WORK TASK
Restate all entries word for word, minus pictures.

DATA RECORDS
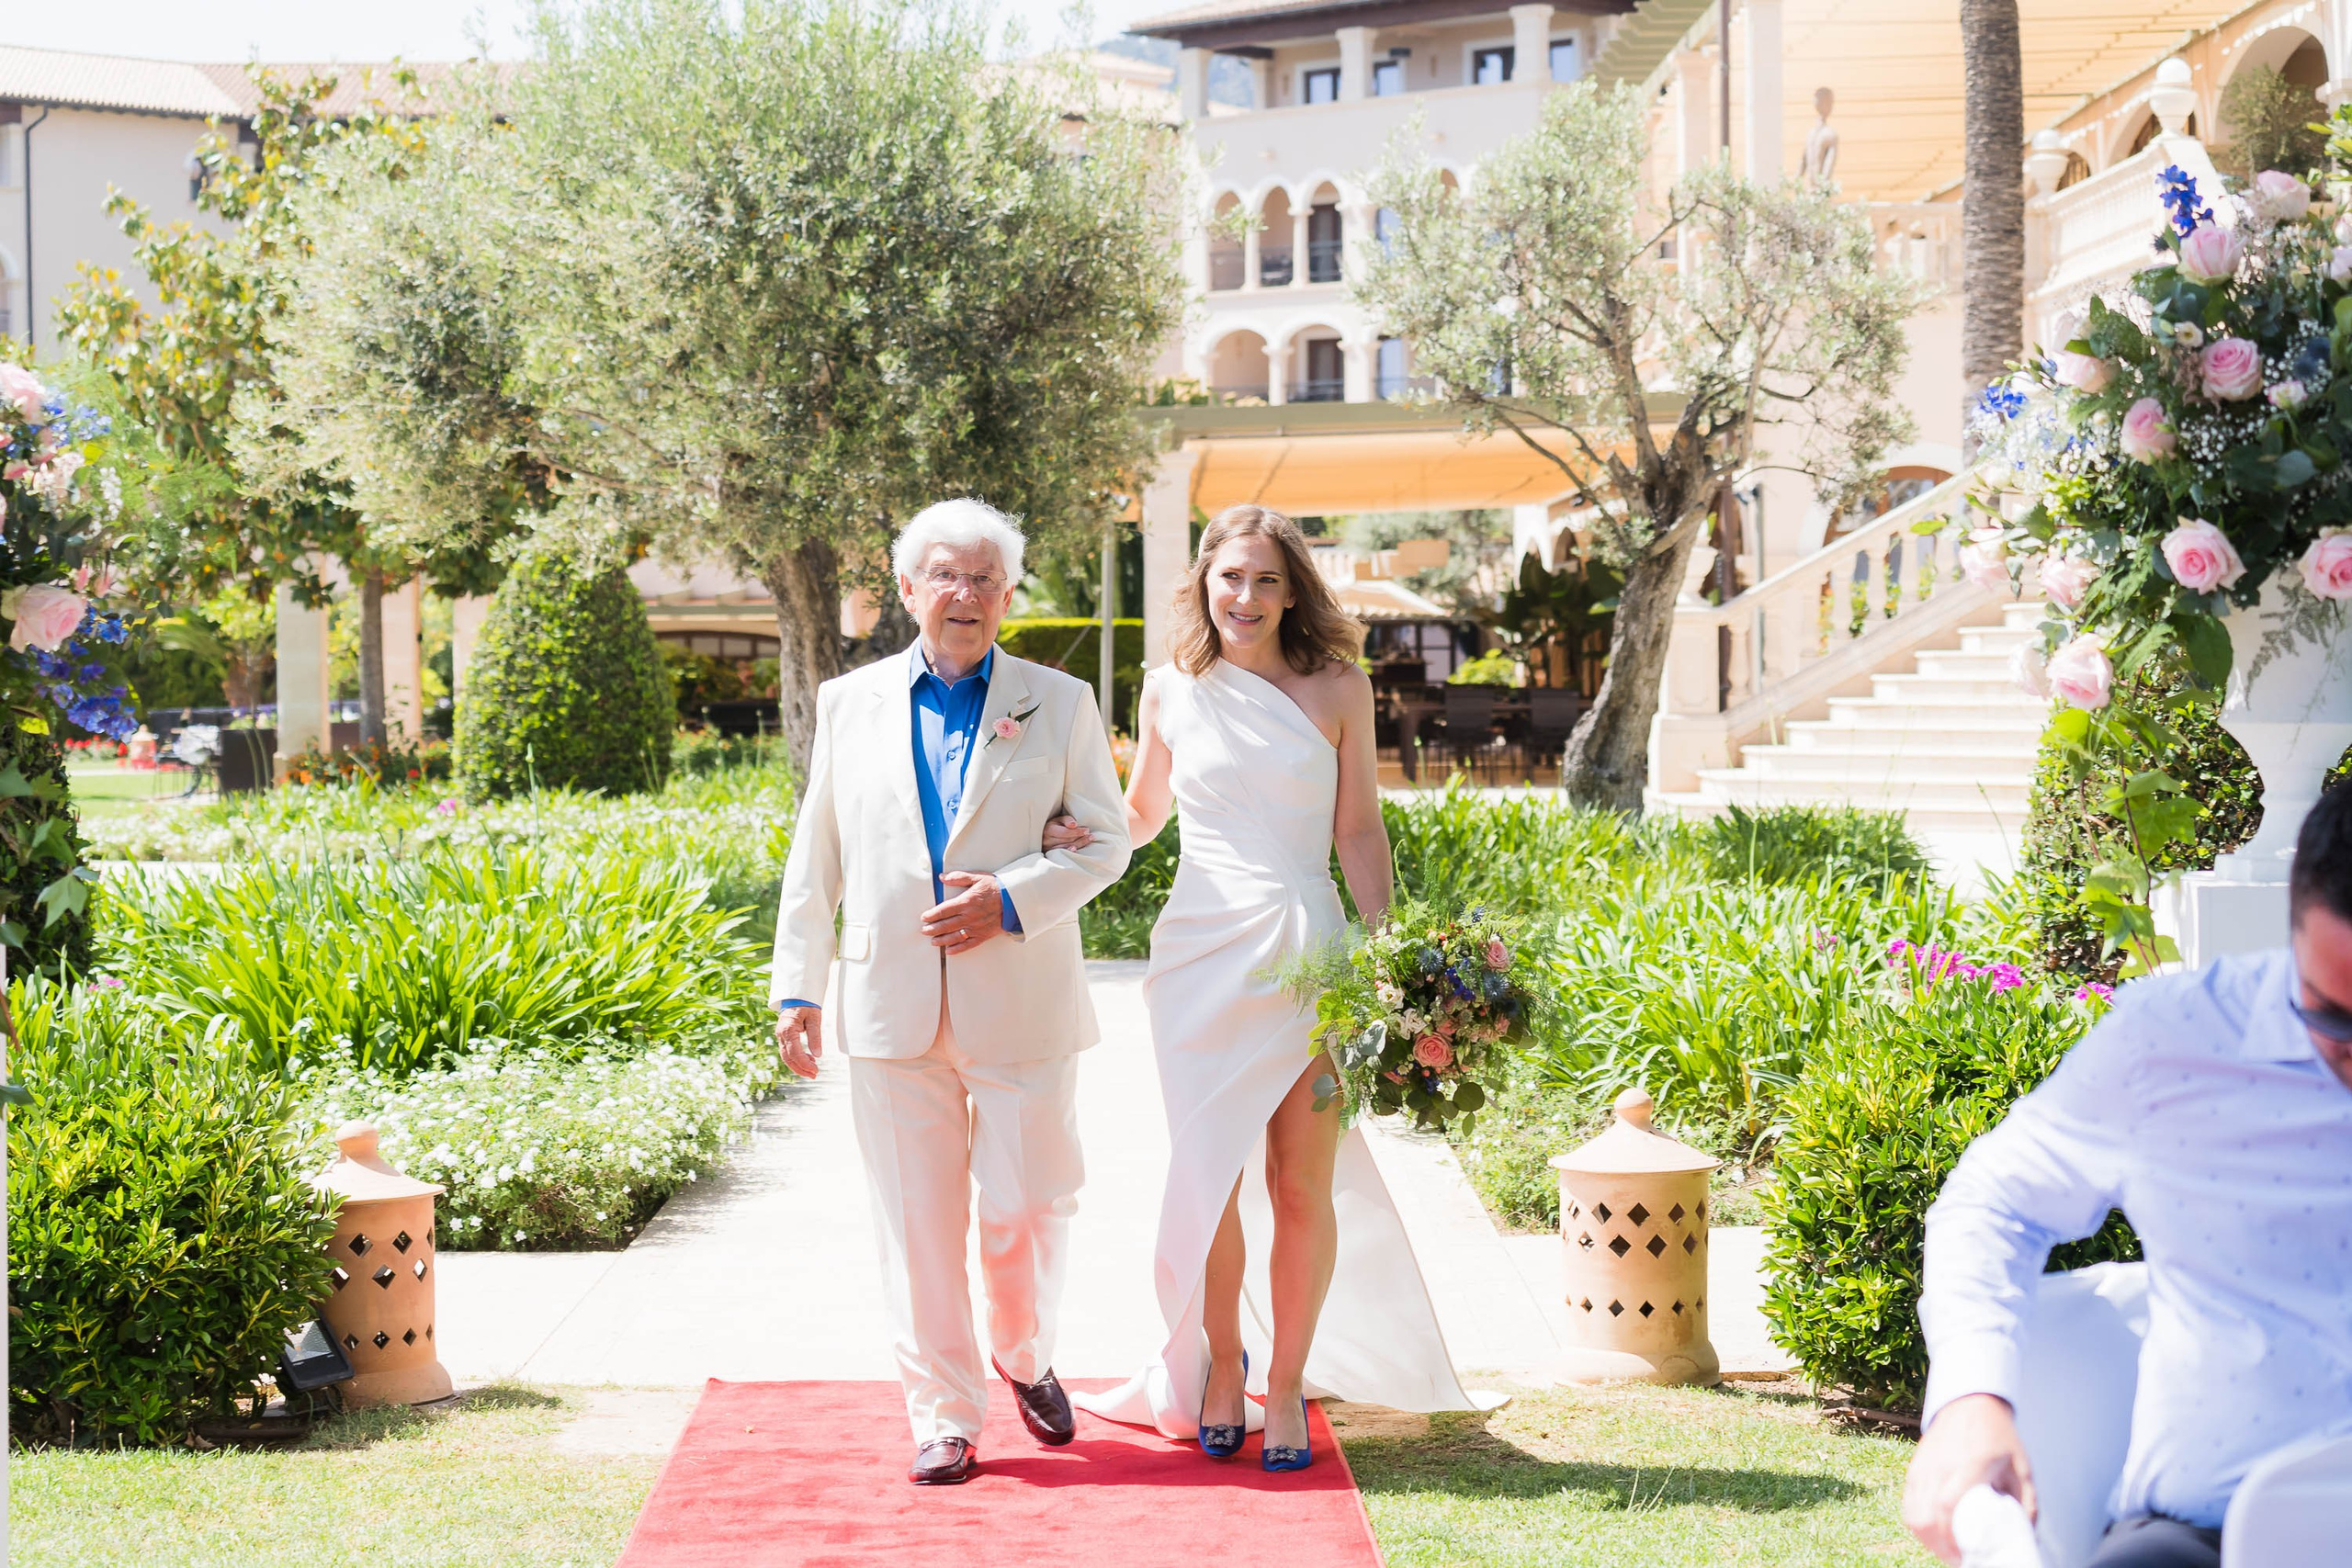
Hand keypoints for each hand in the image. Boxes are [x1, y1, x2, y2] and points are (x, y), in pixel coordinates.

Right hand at [774, 1005, 822, 1078]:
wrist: (797, 995)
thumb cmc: (806, 1004)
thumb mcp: (814, 1019)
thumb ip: (815, 1037)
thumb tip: (818, 1055)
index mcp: (787, 1029)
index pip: (795, 1053)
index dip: (804, 1064)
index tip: (815, 1070)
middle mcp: (781, 1034)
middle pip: (788, 1058)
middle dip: (801, 1069)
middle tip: (814, 1075)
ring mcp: (780, 1036)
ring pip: (786, 1057)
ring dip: (798, 1066)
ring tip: (812, 1071)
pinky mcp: (783, 1037)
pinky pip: (788, 1052)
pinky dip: (797, 1059)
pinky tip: (808, 1060)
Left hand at [922, 871, 1004, 954]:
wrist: (1015, 900)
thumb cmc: (996, 888)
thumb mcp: (978, 878)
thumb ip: (959, 878)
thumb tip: (943, 877)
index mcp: (966, 902)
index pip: (943, 910)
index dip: (932, 915)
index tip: (924, 917)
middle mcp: (969, 916)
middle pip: (946, 925)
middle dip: (933, 929)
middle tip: (924, 931)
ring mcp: (976, 927)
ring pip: (955, 936)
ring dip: (942, 940)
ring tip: (933, 942)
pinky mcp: (983, 935)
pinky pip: (968, 944)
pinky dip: (958, 949)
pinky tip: (949, 950)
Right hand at [1041, 812, 1093, 852]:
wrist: (1043, 835)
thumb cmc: (1053, 825)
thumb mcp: (1059, 819)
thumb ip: (1067, 820)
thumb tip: (1074, 825)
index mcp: (1048, 830)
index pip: (1065, 832)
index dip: (1077, 832)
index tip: (1087, 830)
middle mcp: (1047, 841)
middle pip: (1067, 841)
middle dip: (1080, 838)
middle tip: (1091, 835)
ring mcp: (1049, 850)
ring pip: (1067, 848)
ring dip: (1080, 844)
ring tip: (1089, 840)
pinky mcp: (1051, 855)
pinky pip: (1064, 855)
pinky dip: (1073, 852)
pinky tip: (1078, 849)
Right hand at [1902, 1393, 2034, 1564]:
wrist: (1970, 1404)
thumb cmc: (1999, 1438)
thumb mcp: (2023, 1469)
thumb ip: (2026, 1505)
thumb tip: (2024, 1539)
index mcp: (1971, 1463)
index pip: (1948, 1505)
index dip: (1954, 1537)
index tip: (1970, 1556)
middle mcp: (1941, 1465)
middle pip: (1925, 1517)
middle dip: (1941, 1547)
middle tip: (1961, 1558)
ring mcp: (1923, 1467)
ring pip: (1913, 1515)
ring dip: (1929, 1540)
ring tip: (1949, 1550)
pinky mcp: (1915, 1469)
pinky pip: (1909, 1506)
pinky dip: (1920, 1526)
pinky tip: (1936, 1534)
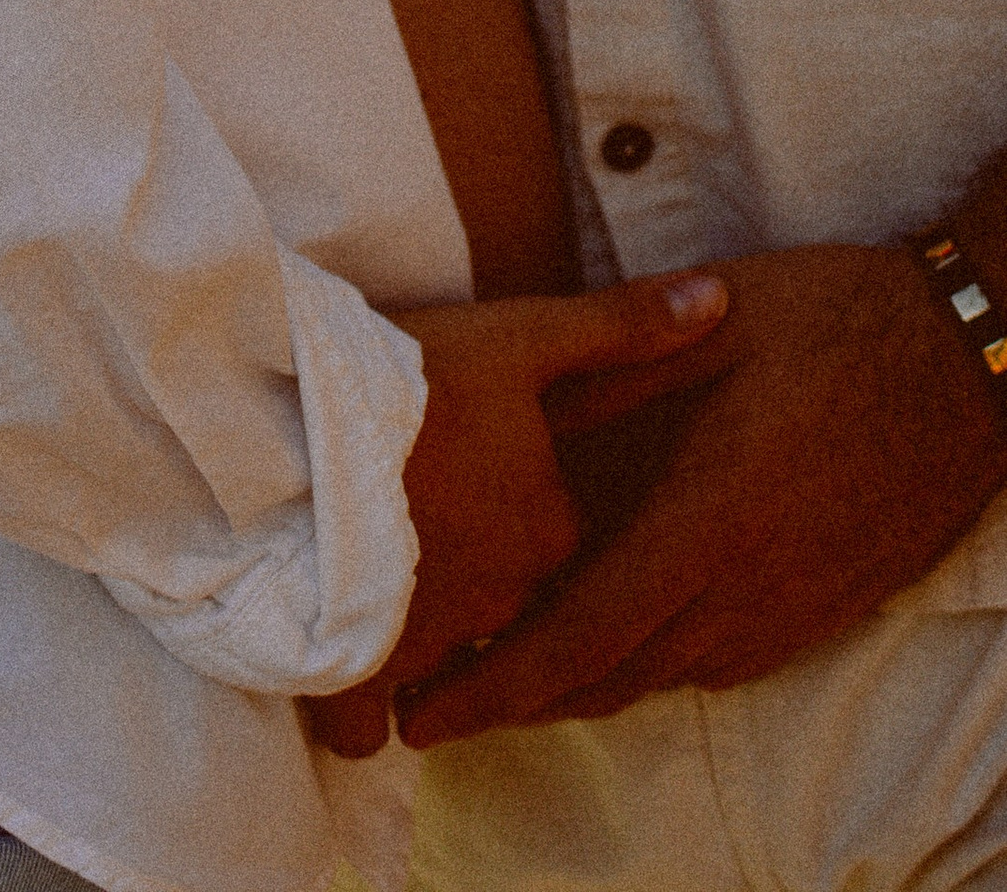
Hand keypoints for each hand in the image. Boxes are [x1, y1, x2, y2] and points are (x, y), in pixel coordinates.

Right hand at [306, 272, 735, 760]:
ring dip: (412, 646)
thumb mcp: (520, 335)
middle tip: (420, 544)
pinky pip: (372, 726)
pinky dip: (357, 712)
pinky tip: (338, 676)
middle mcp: (506, 600)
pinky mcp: (359, 670)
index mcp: (548, 529)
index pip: (557, 548)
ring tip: (372, 600)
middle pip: (502, 614)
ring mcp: (432, 641)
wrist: (301, 427)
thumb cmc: (413, 375)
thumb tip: (722, 298)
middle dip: (469, 596)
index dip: (513, 520)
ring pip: (438, 670)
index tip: (473, 495)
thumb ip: (622, 327)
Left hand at [399, 243, 1006, 746]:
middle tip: (429, 701)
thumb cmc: (833, 322)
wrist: (965, 360)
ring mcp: (788, 608)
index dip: (495, 685)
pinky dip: (643, 665)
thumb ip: (610, 371)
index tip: (422, 710)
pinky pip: (712, 663)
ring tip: (496, 674)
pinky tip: (607, 637)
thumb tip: (515, 408)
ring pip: (659, 678)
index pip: (582, 636)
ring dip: (577, 685)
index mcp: (706, 521)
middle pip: (609, 679)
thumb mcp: (709, 323)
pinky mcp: (818, 609)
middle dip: (514, 702)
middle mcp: (746, 589)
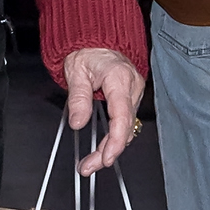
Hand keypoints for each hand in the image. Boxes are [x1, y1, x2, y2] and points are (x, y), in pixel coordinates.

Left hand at [63, 47, 144, 173]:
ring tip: (91, 163)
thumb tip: (78, 122)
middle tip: (89, 166)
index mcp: (119, 79)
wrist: (98, 42)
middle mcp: (132, 88)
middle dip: (108, 151)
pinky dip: (114, 139)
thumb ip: (78, 98)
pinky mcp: (130, 100)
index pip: (121, 115)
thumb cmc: (88, 53)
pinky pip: (125, 124)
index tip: (106, 157)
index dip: (115, 140)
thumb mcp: (75, 72)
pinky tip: (102, 150)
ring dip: (110, 148)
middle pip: (125, 127)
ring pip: (126, 129)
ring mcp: (134, 95)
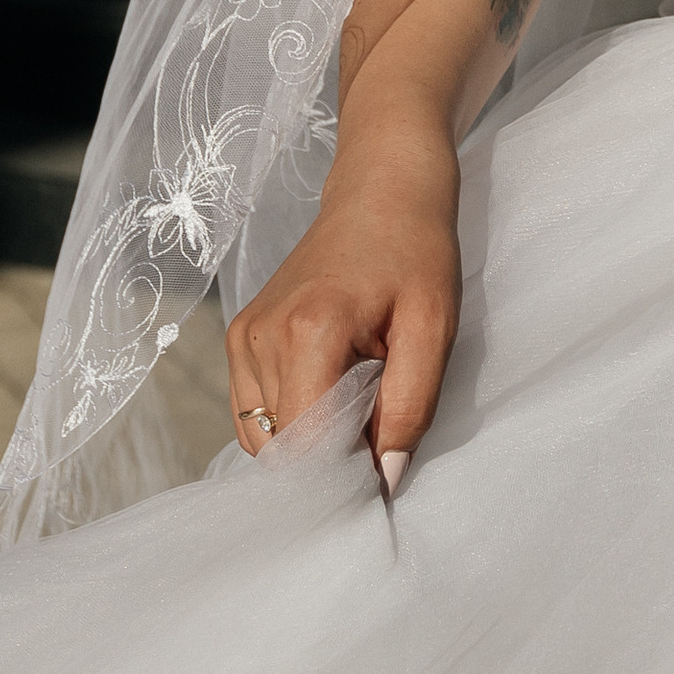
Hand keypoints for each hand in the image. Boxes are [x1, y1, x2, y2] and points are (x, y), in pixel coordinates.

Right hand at [223, 130, 461, 495]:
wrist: (382, 190)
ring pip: (266, 437)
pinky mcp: (240, 338)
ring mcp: (243, 338)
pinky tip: (333, 393)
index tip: (380, 484)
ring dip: (312, 441)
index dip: (342, 477)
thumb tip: (384, 478)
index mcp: (308, 331)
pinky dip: (293, 421)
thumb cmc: (415, 251)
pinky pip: (257, 413)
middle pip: (283, 448)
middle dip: (329, 463)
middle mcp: (261, 337)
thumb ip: (409, 407)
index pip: (306, 445)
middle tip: (378, 442)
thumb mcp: (433, 329)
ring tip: (360, 403)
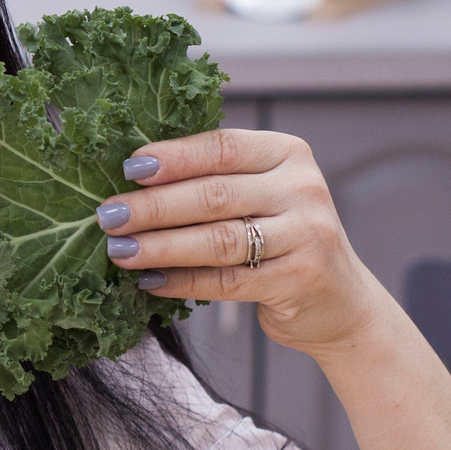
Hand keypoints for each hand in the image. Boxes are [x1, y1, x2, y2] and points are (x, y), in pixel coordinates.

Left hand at [94, 128, 393, 358]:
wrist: (342, 302)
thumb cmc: (282, 238)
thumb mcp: (263, 194)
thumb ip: (216, 179)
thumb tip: (132, 177)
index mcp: (287, 153)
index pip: (221, 147)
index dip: (173, 157)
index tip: (128, 167)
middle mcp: (302, 188)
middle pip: (213, 194)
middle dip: (153, 206)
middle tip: (108, 215)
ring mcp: (305, 234)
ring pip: (218, 239)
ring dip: (161, 245)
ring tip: (119, 250)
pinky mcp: (299, 279)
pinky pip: (227, 280)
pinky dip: (183, 282)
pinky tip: (150, 281)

SOLVED PROBLEM
Hand keypoints for each hand in the image. Boxes are [x1, y1, x2, y2] and points are (x, y), in pixel coordinates.

Right hand at [774, 1005, 822, 1078]:
wrist: (797, 995)
thumb cmc: (806, 1004)
thumb mcp: (814, 1019)
thumb ip: (815, 1037)
thumb tip: (818, 1055)
index mcp: (787, 1029)
index pip: (795, 1053)
index dip: (804, 1064)
index tip: (815, 1070)
middle mcp: (781, 1034)
middle pip: (788, 1058)
middle dip: (801, 1069)
middle tip: (814, 1075)
ring mcp: (780, 1036)
ring pip: (786, 1057)
ring dip: (798, 1066)
ring tip: (812, 1071)
pinky mcp: (783, 1037)
pinky pip: (788, 1052)
pinky dip: (797, 1059)
pinky tip: (808, 1060)
Left hand at [922, 871, 1004, 954]:
wrist: (1015, 900)
thumb cmc: (996, 888)
thumb mcp: (978, 878)
thumb ip: (959, 878)
thumb tip: (943, 877)
index mcp: (966, 902)
index pip: (943, 910)
index dip: (932, 915)
index tip: (924, 917)
middle mcp: (969, 916)
middle pip: (946, 925)
middle dip: (933, 929)
middle tip: (924, 931)
ring mcp: (976, 927)
ring pip: (955, 936)
ring dip: (942, 940)
ring tip: (933, 942)
pinky mcp: (983, 935)
pinky pip: (968, 944)
pinky dip: (958, 949)
pinky tip: (949, 950)
Right hand at [1041, 812, 1093, 852]:
wrist: (1043, 835)
thumb cmc: (1053, 825)
thumb mcp: (1059, 819)
thumb ip: (1067, 820)
thumb tip: (1074, 825)
index mcp: (1048, 830)
index pip: (1065, 832)
index dip: (1077, 832)
index tip: (1087, 830)
middle mcp: (1047, 841)
middle pip: (1067, 841)
middle dip: (1080, 838)
middle tip: (1091, 835)
ring mcp: (1049, 850)
ring pip: (1067, 848)
ring dip: (1080, 844)
ring tip: (1089, 840)
pinky mcp: (1051, 855)
pinky pip: (1064, 855)
pinky dip: (1073, 852)
pinky tip: (1078, 849)
Right hand at [1902, 1393, 2034, 1564]:
wrist: (1970, 1404)
thumb cmc: (1999, 1438)
thumb mcp: (2023, 1469)
thumb ip: (2026, 1505)
thumb tip: (2024, 1539)
index mcp: (1971, 1463)
index pip: (1948, 1505)
index dip: (1954, 1537)
index tip: (1970, 1556)
middle mcp: (1941, 1465)
middle pip: (1925, 1517)
middle dip: (1941, 1547)
middle tip: (1961, 1558)
ring mcp: (1923, 1467)
ring pip: (1913, 1515)
ring dip: (1929, 1540)
ring tip: (1949, 1550)
pinky mcp: (1915, 1469)
pinky pip: (1909, 1506)
pinky dip: (1920, 1526)
pinky tip: (1936, 1534)
Hand keypoints for each hand in the image. Boxes are [x1, y1, x2, y2] and points are (x, y), in pixel coordinates.

Right hand at [306, 272, 735, 760]:
ring dip: (412, 646)
thumb mcp: (520, 335)
middle tip: (420, 544)
pinky pip: (372, 726)
pinky dip: (357, 712)
pinky tip: (338, 676)
middle mcp: (506, 600)
pinky mcp: (359, 670)
index mcp: (548, 529)
index pip: (557, 548)
ring tip: (372, 600)
middle pip: (502, 614)
ring mcp: (432, 641)
wrist: (301, 427)
thumb cmc: (413, 375)
thumb tip: (722, 298)
middle dip: (469, 596)
index dip: (513, 520)
ring pip: (438, 670)
index tip: (473, 495)
thumb ip: (622, 327)
Left hand at [399, 243, 1006, 746]:
middle tip: (429, 701)
thumb cmc: (833, 322)
wrist: (965, 360)
ring mcp: (788, 608)
index dip: (495, 685)
pinky dip: (643, 665)
thumb ip: (610, 371)
index tip: (422, 710)
pinky pip: (712, 663)
ring tip: (496, 674)
pinky tip: (607, 637)
thumb tip: (515, 408)
ring pip: (659, 678)
index pip: (582, 636)
ring dip: (577, 685)
index mcp: (706, 521)
middle pip: (609, 679)
thumb mcp: (709, 323)
pinky mcp: (818, 609)
middle dip: (514, 702)
middle mcp: (746, 589)
Hand keypoints for each hand in the image. Boxes are [x1, y1, x2, y2] and points are (x, y), in pixel coordinates.

Left hand at [63, 47, 144, 173]:
ring tip: (91, 163)
thumb tip: (78, 122)
middle tip: (89, 166)
index mcp: (119, 79)
wrist: (98, 42)
middle mcp: (132, 88)
middle dip: (108, 151)
pinky dip: (114, 139)
thumb ip: (78, 98)
pinky mcp: (130, 100)
index pip: (121, 115)
thumb cmc: (88, 53)
pinky pip: (125, 124)
index tip: (106, 157)
index dip: (115, 140)
thumb mcp: (75, 72)
pinky tip: (102, 150)
ring dip: (110, 148)
middle pip: (125, 127)
ring pip: (126, 129)
ring mcp: (134, 95)
Hand keypoints for each hand in the image. Boxes are [x1, y1, x2, y2] and points are (x, y), in pixel coordinates.

Right hand at [223, 130, 461, 495]:
wrist: (382, 190)
ring pip: (266, 437)
pinky mcp: (240, 338)
ring mcp: (243, 338)
pinky tip: (333, 393)
index tip: (380, 484)
ring dip: (312, 441)
index dip: (342, 477)
thumb tip: (384, 478)
index mcp: (308, 331)
pinky dip: (293, 421)
thumb cmc: (415, 251)
pinky pip: (257, 413)
middle pip: (283, 448)
middle dip: (329, 463)
middle mcp: (261, 337)
thumb ip: (409, 407)
index pip: (306, 445)
middle tip: (378, 442)
thumb mcp: (433, 329)
ring tip: (360, 403)
Hand keypoints for each hand in the image. Boxes are [x1, y1, x2, y2] and points are (x, y), in pixel coordinates.

Left hand at [94, 128, 393, 358]:
wrist: (342, 302)
thumb cmc: (282, 238)
thumb mcp: (263, 194)
thumb ip: (216, 179)
thumb tip: (132, 177)
index mcp: (287, 153)
index pip: (221, 147)
index dip: (173, 157)
index tip: (128, 167)
middle mcp: (302, 188)
middle pip: (213, 194)
middle dip: (153, 206)
middle tip: (108, 215)
ring mcp: (305, 234)
ring pip: (218, 239)
ring dip: (161, 245)
ring tip: (119, 250)
pinky mcp: (299, 279)
pinky pip: (227, 280)
pinky dip: (183, 282)
pinky tip: (150, 281)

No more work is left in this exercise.